**TO DO**
Reproduce word for word the full passage on evaluating and updating a machine learning model.

**TEXT PROVIDED**
====
Optionally, the evaluation result may include accuracy of the machine learning model. In this way, the inference device may determine the accuracy of the machine learning model based on a plurality of inference outputs and corresponding measurement results, so that the update device updates the machine learning model by using the accuracy, to improve the generalization capability of the machine learning model.
Optionally, the measurement result may be included in a second message. The second message may further include a transaction identifier, and the transaction identifier corresponds to the measurement result. In this way, the inference device can quickly determine, based on the transaction identifier in the second message, the measurement result corresponding to the inference output, to further improve evaluation efficiency of the machine learning model.
Optionally, the evaluation result may be carried in a third message, and the third message may further include the inference input and the measurement result. In this way, the update device may construct a verification data set based on the inference input and the measurement result, to update configuration information of the machine learning model based on the verification data set, thereby further improving the generalization capability of the machine learning model.
====
**RECORD EXTRACTS**
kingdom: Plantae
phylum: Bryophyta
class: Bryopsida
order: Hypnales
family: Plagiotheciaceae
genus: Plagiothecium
====
**TASK RESPONSE**
Optionally, the evaluation result may include accuracy of the machine learning model. In this way, the inference device may determine the accuracy of the machine learning model based on a plurality of inference outputs and corresponding measurement results, so that the update device updates the machine learning model by using the accuracy, to improve the generalization capability of the machine learning model.
Optionally, the measurement result may be included in a second message. The second message may further include a transaction identifier, and the transaction identifier corresponds to the measurement result. In this way, the inference device can quickly determine, based on the transaction identifier in the second message, the measurement result corresponding to the inference output, to further improve evaluation efficiency of the machine learning model.
Optionally, the evaluation result may be carried in a third message, and the third message may further include the inference input and the measurement result. In this way, the update device may construct a verification data set based on the inference input and the measurement result, to update configuration information of the machine learning model based on the verification data set, thereby further improving the generalization capability of the machine learning model.